Siempre sujeto a la fachada envidiaba a sus vecinos. Aquí nunca pasaba nada, siempre era como siempre, aburrido. Se le partía el alma ver el alba y descubrir con él que sus vecinos semejantes cambiaban. Aquel vestía pétalos de temporada, más abajo se cubría con la ropa de sus huéspedes, otro tenía la armoniosa compañía de un canario, y así, uno tras de otro se hacían únicos. Él también se sentía único, el único desdichado de toda la comunidad. Despertaba con el sol y el rocío le acicalaba el sueño para ver como su piedra desnuda seguía igual de fría, sin encontrarse jamás con la elegancia de llevar una rosa en su solapa con la que acallar los susurros de la hora de la siesta. Poco podía chismear de sus huéspedes por lo que siempre se callaba cuando entre ellos hablaban y si acaso, por una extraña casualidad, le preguntaban él se sonrojaba y eludía la responsabilidad de admitir su desdicha. Se enojaba con acrecentado disgusto cuando en altas horas de la mañana le desvelaban las carcajadas de algunos huéspedes de enfrente que con carácter desinhibido charlaban a la fresca sin importarles más que ese momento.
En alguna contada ocasión recibía visita, y ese acontecimiento era celebrado por todos que se alegraban por su compañero, pero a él, a pesar de su alegría se sentía insatisfecho pues no podía contar nada a los demás que ya de sobras estaban enterados de todo.

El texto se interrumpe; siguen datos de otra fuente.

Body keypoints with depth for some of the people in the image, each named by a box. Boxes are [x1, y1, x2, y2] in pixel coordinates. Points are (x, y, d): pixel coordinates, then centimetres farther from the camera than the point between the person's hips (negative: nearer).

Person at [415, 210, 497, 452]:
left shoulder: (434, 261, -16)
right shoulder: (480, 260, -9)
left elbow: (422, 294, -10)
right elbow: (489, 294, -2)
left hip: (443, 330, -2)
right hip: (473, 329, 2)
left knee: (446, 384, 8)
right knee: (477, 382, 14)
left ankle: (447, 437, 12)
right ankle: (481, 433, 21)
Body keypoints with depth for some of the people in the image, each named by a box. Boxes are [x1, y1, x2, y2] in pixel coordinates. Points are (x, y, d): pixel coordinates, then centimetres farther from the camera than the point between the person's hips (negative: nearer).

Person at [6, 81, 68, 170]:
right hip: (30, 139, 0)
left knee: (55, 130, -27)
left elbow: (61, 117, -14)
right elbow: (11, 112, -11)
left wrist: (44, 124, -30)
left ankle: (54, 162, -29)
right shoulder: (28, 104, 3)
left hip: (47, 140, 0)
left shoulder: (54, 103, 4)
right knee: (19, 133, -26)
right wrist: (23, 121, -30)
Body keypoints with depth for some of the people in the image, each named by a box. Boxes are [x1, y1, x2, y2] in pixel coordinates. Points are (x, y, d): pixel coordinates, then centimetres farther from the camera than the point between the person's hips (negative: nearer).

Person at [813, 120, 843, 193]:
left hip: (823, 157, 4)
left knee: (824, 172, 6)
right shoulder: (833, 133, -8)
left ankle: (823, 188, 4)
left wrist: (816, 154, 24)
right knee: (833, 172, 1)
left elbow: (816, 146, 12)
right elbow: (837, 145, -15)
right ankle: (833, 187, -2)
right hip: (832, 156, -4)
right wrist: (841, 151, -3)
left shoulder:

Se resignó durante largo tiempo a tal fatal destino y su cara comenzó a tornarse gris y oscura, dejó de adecentarse y sus barrotes se comenzaron a oxidar. Una vez a la semana se peinaba el suelo simplemente para evitar parásitos. De tanto en cuando algunas palomas se le acercaban a consolarlo, y algunas otras a humillarlo y a reírse de él, abusando de que no tuviese quien le defendiera. Y se quedó contemplativo, observando y anhelando lo observado. En su corazón cupo aún un pequeño atisbo de esperanza el saber que la vida de sus huéspedes no sería tan longeva, y se quedó esperando a la espera de lo esperado, que nunca llegaría.